The graph looks slightly crowded, with CDK1 in the center. Additionally we can see genes as MYBL2, E2F1, CCNB1, AURKA and others, which are involved in the cell cycle, either directly controlling it or playing a crucial role in associated processes. In previous tutorials, using metagene annotation tools, we have identified, that genes from our IC5 component are associated with the process of cell cycle. Using OFTEN we can observe meaningful interactions among these genes. This network is interactive and the user can pull the nodes and zoom-in to take a closer look.
The score
By clicking on the number in the column PLUS_SC for the IC5 we will find the following figure, representing the percolation score for the number of genes inside IC5.
Note : The networks are stored as .xgmml files and can be opened with appropriate softwares (e.g. Cytoscape).
Displaying different types of interactions with Cytoscape
When you open the .xgmml file in Cytoscape, there is an option to highlight different types of PPI interactions. By changing the ‘Line Type’ parameter in the ‘Style’ window, which defines the appearance of edges, and assigning it to the ‘interaction’ column, we can display different types of PPI interactions.

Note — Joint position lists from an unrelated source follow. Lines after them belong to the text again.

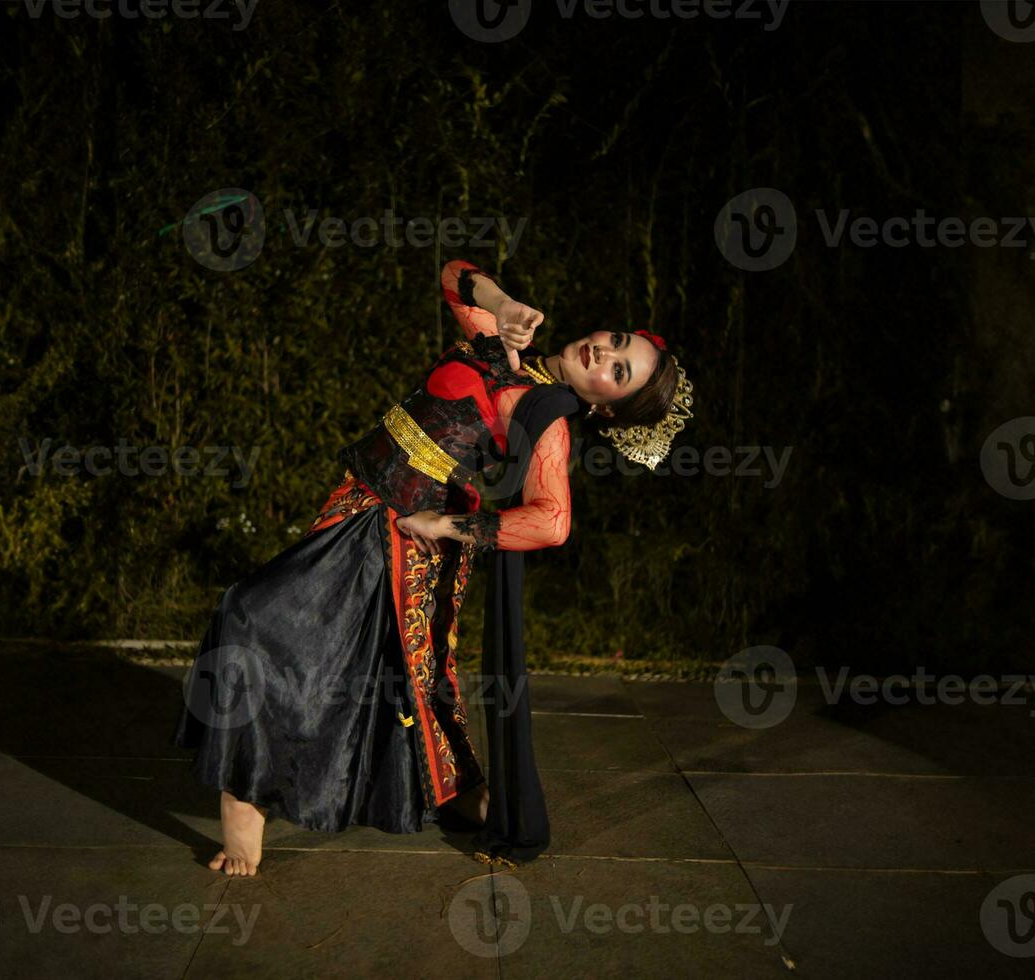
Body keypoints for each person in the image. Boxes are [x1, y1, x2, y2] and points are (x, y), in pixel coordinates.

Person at [173, 258, 694, 876]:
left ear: (608, 408)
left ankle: (247, 808)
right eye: (615, 342)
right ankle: (462, 794)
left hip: (400, 537)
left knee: (258, 617)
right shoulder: (502, 343)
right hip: (360, 504)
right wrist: (501, 301)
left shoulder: (548, 415)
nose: (601, 353)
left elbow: (552, 520)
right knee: (384, 673)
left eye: (617, 370)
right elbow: (453, 273)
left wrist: (449, 527)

For instance, ‘in_vitro;in_vivo;yeast_2-hybrid’ corresponds to high-confidence interactions since the proteins of interest were found to interact in vivo, in vitro and in yeast two-hybrid molecular screenings. On the contrary, ‘yeast_2-hybrid’ corresponds to low-confidence interations. Highlighting these different types of interactions may be important to thoroughly analyse the OFTEN network.
This is how our IC5_plus OFTEN network with modified representation of edges looks like. We chose to represent ‘in_vitro;in_vivo;yeast_2-hybrid’ interactions with vertical slashes, ‘yeast_2-hybrid’ interactions with sine waves, and ‘in_vitro;in_vivo’ interactions with solide lines.